The Aztecs, under Fisher, are one of seven teams in the country to advance to five consecutive NCAA tournaments and win at least 23 games in each of those seasons.


That run morphed Viejas Arena into a sold-out, red-and-black nut house whenever SDSU laces up its sneakers.

"We’ve been really good at home, and the crowd has been such a huge part of our success,” Fisher said.

This year, three starters return to the team — forwards Winston Shepard, JJ O'Brien and Skylar Spencer. Also back is high-flying forward Dwayne Polee II and sharpshooter Matt Shrigley.

The key newcomers are guard Trey Kell, from San Diego’s St. Augustine High, and forward Angelo Chol, another local from San Diego’s Hoover High who transferred from Arizona.

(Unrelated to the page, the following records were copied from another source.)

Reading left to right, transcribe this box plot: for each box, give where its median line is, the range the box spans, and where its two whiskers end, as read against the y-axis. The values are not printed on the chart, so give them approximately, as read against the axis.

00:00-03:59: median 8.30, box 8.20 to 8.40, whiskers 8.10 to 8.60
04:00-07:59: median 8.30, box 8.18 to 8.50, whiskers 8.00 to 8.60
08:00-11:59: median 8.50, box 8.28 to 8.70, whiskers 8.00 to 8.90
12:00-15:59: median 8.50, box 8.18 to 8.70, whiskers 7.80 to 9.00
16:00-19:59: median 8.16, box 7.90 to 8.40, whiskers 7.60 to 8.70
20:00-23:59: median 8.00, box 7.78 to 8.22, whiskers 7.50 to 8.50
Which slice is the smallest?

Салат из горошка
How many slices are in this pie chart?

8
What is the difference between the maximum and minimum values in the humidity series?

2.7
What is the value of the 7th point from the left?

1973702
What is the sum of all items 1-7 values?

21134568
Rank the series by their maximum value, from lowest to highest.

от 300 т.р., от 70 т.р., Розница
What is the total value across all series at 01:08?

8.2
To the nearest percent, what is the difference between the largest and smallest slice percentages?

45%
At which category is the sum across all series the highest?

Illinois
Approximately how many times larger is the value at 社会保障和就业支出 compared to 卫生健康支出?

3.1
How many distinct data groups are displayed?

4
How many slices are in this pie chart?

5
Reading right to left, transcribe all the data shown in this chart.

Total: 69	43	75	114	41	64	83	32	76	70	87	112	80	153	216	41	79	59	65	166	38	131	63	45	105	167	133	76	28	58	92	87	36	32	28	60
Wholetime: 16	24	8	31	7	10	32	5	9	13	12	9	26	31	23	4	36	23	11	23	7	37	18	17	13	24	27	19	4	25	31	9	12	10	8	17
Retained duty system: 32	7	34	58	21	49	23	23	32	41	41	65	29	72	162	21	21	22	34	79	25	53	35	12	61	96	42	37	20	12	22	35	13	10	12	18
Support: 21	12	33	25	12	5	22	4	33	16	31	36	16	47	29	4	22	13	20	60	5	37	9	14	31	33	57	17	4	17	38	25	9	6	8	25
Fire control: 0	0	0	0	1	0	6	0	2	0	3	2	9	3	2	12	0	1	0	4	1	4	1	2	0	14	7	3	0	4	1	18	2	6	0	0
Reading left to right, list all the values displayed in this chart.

The 6-foot-10 Malik Pope is SDSU's first five-star recruit. Other freshmen moving the needle are forward Zylan Cheatham and guard Kevin Zabo.

"I like our team,'' Fisher said. "And they like each other.''

They also no doubt like their coach, a modest Midwesterner not far removed from his high school instructor roots. He's called "coach," but "teacher" is a more appropriate moniker. That his classroom seats 12,414 spectators is just part of the gig.

"I probably could have stayed in the high school ranks my entire career and been happy,'' said Fisher, a two-time national coach of the year. "I coached basketball and taught math and that was fine with me.''

But he’s a gifted a college basketball coach and last month received the John R. Wooden Legends of Coaching award — named after the legendary UCLA men’s basketball coach who won 10 NCAA championships in a 12-year period.

He’s the 17th recipient of the award, which according to its website, “recognizes the lifetime achievement of coaches.”

“When selecting the individual, the Wooden Award Committee considers a coach’s character, success rate on the court, graduating rate of student athletes, his coaching philosophy and his identification with the goals of the John R. Wooden Award.”

Fisher said that Wooden “epitomizes what we all should aspire to be as people.''

"He exemplifies the qualities that a father should have, a friend should have, a teacher should have,'' he said.

The Aztecs are fortunate to have Fisher.

And, ready or not, Fisher's 16th season at SDSU might be his sweetest.